My customers depend on me
This goes without saying. If they didn’t depend on you, they wouldn’t be your customers.
to work with them
Again, that’s what happens when you have customers.
to transform the way they do business
Transform in what way? Crashing all their computer systems would transform the way that they do business. So would setting fire to their office. It’s meaningless without any qualification. As is ‘do business.’
with the solutions we provide
Again, this is utterly meaningless without any context. And there is something about ‘providing a solution’ that doesn’t work. A solution is a means of solving a problem. But what problem? You can’t provide a solution if you don’t know what the problem is. You can’t just go around ‘providing solutions’. If you are solving a particular problem, then you are not a solution provider but a problem solver. Solutions Provider sounds like a self-proclaimed Messiah wandering around the desert wondering why no one will follow the path to enlightenment that he is offering.
to ensure the supporting technology is in place
Technology is a broad thing. ‘Supporting’ is redundant – you’re hardly going to use technology that doesn’t support what you are doing. ‘Ensure’ is a rather self satisfied verb (what’s wrong with ‘put’?). And ‘in place’ is redundant too.
Betrayed by the subconscious?
So, take out all the redundancies and meaningless phrases and you’re left with:
Solve some problems for people with technology.
– which is pretty much what they say in the tagline:
Windows 7 Enables a Better Solution
The tagline doesn’t mean much either:
‘Enables’ is redundant. You wouldn’t say ‘the pub enables you to have a drink’. ‘Solution’ to what? What is being solved? What’s the problem? And ‘Better’ than what?

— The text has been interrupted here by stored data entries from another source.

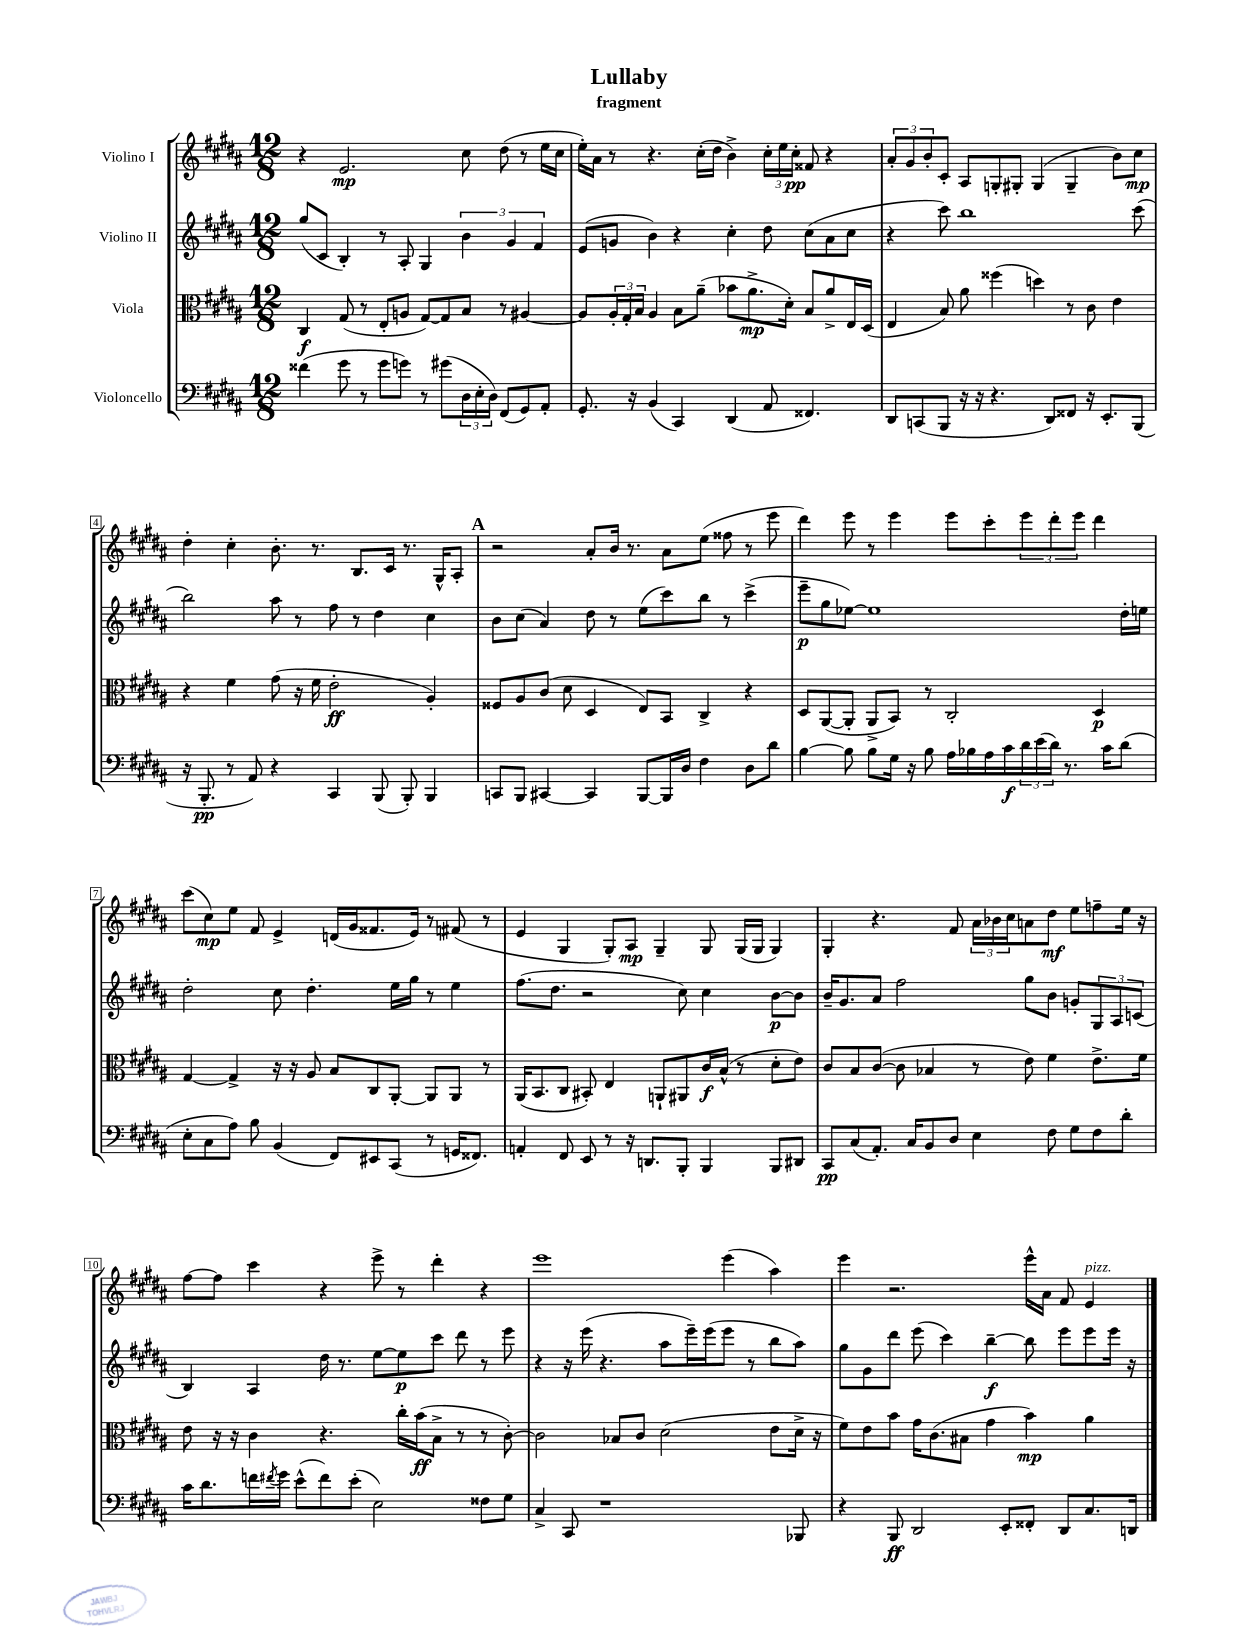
\header { title = "Lullaby" subtitle = "fragment" }
<<
\new StaffGroup <<
\new Staff = "s0" \with { instrumentName = "Violino I" } {
    \clef treble \key b \major \numericTimeSignature \time 12/8
    r4 e'2.\mp cis''8 dis''8( r8 e''16 cis''16 |
    e''16-.) ais'16 r8 r4. cis''16-.( dis''16 b'4->) \tuplet 3/2 { cis''16-. e''16 cis''16-.\pp } fisis'8 r4 |
    \tuplet 3/2 { ais'8-. gis'8 b'8-. } cis'8-. ais8 g8-. gis8-. gis4( gis4-- b'8) cis''8\mp |
    dis''4-. cis''4-. b'8.-. r8. b8. cis'16 r8. gis16-^ ais8-. |
    \mark \markup { \bold "A" } r2 ais'8-. b'16 r8. ais'8 e''8( fisis''8 r8 e'''8 |
    dis'''4) e'''8 r8 e'''4 e'''8 cis'''8-. \tuplet 3/2 { e'''8 dis'''8-. e'''8 } dis'''4 |
    cis'''8( cis''8\mp) e''8 fis'8 e'4-> d'16( gis'16 fisis'8. e'16) r8 fis'8( r8 |
    e'4 gis4 gis8-.) ais8\mp gis4-- gis8 gis16( gis16 gis4) |
    gis4-. r4. fis'8 \tuplet 3/2 { ais'16 bes'16 cis''16 } a'8 dis''8\mf e''8 f''8-- e''16 r16 |
    fis''8~ fis''8 cis'''4 r4 e'''8-> r8 dis'''4-. r4 |
    e'''1 e'''4( ais''4) |
    e'''4 r2. e'''16-^ ais'16 fis'8 e'4^\markup { \italic "pizz." } \bar "|." |
}
\new Staff = "s1" \with { instrumentName = "Violino II" } {
    \clef treble \key b \major \numericTimeSignature \time 12/8
    gis''8( cis'8 b4-.) r8 ais8-. gis4 \tuplet 3/2 { b'4 gis'4 fis'4 } |
    e'8( g'8 b'4) r4 cis''4-. dis''8 cis''8( ais'8 cis''8 |
    r4 cis'''8) b''1 cis'''8( |
    b''2) ais''8 r8 fis''8 r8 dis''4 cis''4 |
    \mark \markup { \bold "A" } b'8 cis''8( ais'4) dis''8 r8 e''8( cis'''8) b''8 r8 cis'''4->( |
    e'''8--\p gis''8 ees''8~) ees''1 dis''16-. e''16 |
    dis''2-. cis''8 dis''4.-. e''16 gis''16 r8 e''4 |
    fis''8.( dis''8. r2 cis''8) cis''4 b'8~\p b'8 |
    b'16-- gis'8. ais'8 fis''2 gis''8 b'8 g'8-. \tuplet 3/2 { gis8 ais8 c'8( } |
    b4) ais4 dis''16 r8. e''8~ e''8\p cis'''8 dis'''8 r8 e'''8 |
    r4 r16 e'''16( r4. ais''8 e'''16--) e'''16( e'''8 r8 b''8 ais''8) |
    gis''8 gis'8 dis'''8 e'''8( cis'''4) b''4~--\f b''8 e'''8 e'''8 e'''16 r16 \bar "|." |
}
\new Staff = "s2" \with { instrumentName = "Viola" } {
    \clef alto \key b \major \numericTimeSignature \time 12/8
    cis4\f gis8( r8 e8-. a8 gis8~) gis8 b8 r8 ais4~ |
    ais8 \tuplet 3/2 { ais16-. gis16-. b16 } ais4 b8 ais'8--( bes'8 ais'8.->\mp dis'16-.) b8 ais'8-> e16 dis16( |
    e4 b8) ais'8 fisis''4( d''4) r8 cis'8 e'4 |
    r4 fis'4 gis'8( r16 fis'16 e'2-.\ff ais4-.) |
    \mark \markup { \bold "A" } fisis8 ais8 cis'8( dis'8 dis4 e8) b,8 cis4-> r4 |
    dis8 ais,8~( ais,8-. ais,8-> b,8) r8 cis2-. dis4\p |
    gis4~ gis4-> r16 r16 ais8 b8 cis8 ais,8~-. ais,8 ais,8 r8 |
    ais,16( b,8. cis8 bis,8-.) e4 a,8-! ais,8 cis'16\f b16-^( r8 dis'8-. e'8) |
    cis'8 b8 cis'8~( cis'8 bes4 r8 e'8) fis'4 e'8.-> fis'16 |
    e'8 r16 r16 cis'4 r4. cis''16-. b'16\ff( b8-> r8 r8 cis'8~-.) |
    cis'2 bes8 cis'8 dis'2( e'8 dis'16-> r16 |
    fis'8) e'8 b'8 gis'16 cis'8.( bis8 gis'4 b'4\mp) ais'4 \bar "|." |
}
\new Staff = "s3" \with { instrumentName = "Violoncello" } {
    \clef bass \key b \major \numericTimeSignature \time 12/8
    fisis'4( gis'8 r8 gis'8 g'8) r8 gis'8( \tuplet 3/2 { dis16 e16-. dis16) } fis,8( gis,8) ais,8-. |
    gis,8.-. r16 b,4( cis,4) dis,4( ais,8 fisis,4.) |
    dis,8 c,8( b,,8 r16 r16 r4. dis,8) fisis,8 r16 e,8.-. b,,8( |
    r16 b,,8.-.\pp r8 ais,8) r4 cis,4 b,,8( b,,8-.) b,,4 |
    \mark \markup { \bold "A" } c,8 b,,8 cis,4~ cis,4 b,,8~ b,,16 dis16 fis4 dis8 dis'8 |
    b4~ b8 b8 gis16 r16 b8 ais16 bes16 ais16 cis'16\f \tuplet 3/2 { dis'16 e'16( dis'16) } r8. cis'16 dis'8( |
    e8-. cis8 ais8) b8 b,4( fis,8) eis,8 cis,8( r8 g,16 fisis,8.) |
    a,4-. fis,8 e,8 r8 r16 d,8. b,,8-. b,,4 b,,8 dis,8 |
    cis,8\pp cis8( ais,8.-.) cis16 b,8 dis8 e4 fis8 gis8 fis8 dis'8-. |
    cis'16 dis'8. f'16 \acciaccatura { fis'8 } gis'16 e'8-^( fis'8) e'8-.( e2) fisis8 gis8 |
    cis4-> cis,8 r1 bes,,8 |
    r4 b,,8\ff dis,2 e,8-. fisis,8-. dis,8 cis8. d,16 \bar "|." |
}
>>
>>
\layout { \context { \Score \override BarNumber.stencil = #(make-stencil-boxer 0.1 0.3 ly:text-interface::print) } }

Oh that’s right. I remember now. It took a little while to drill down through the layers of generic, banal nothingness to finally find a meaning in Microsoft’s copy, but we’ve got one in the end. It might only be implied, in fact it might be Freudian slip, but at least there is something of substance when you look hard enough.
They should have written:
Windows 7 – Better than Vista
Which I suspect is as close as we’re going to get to an apology.
It is hard to think that Microsoft’s copy is intentionally bad so that critics will spread it, given that the role of copy in flyers is to make things clearer to customers. Perhaps they were trying to paint with wide enough brush strokes to address everyone, but in doing so have not said anything to anybody. Apart from that little slip about it being better than Vista, which I sincerely hope that it is.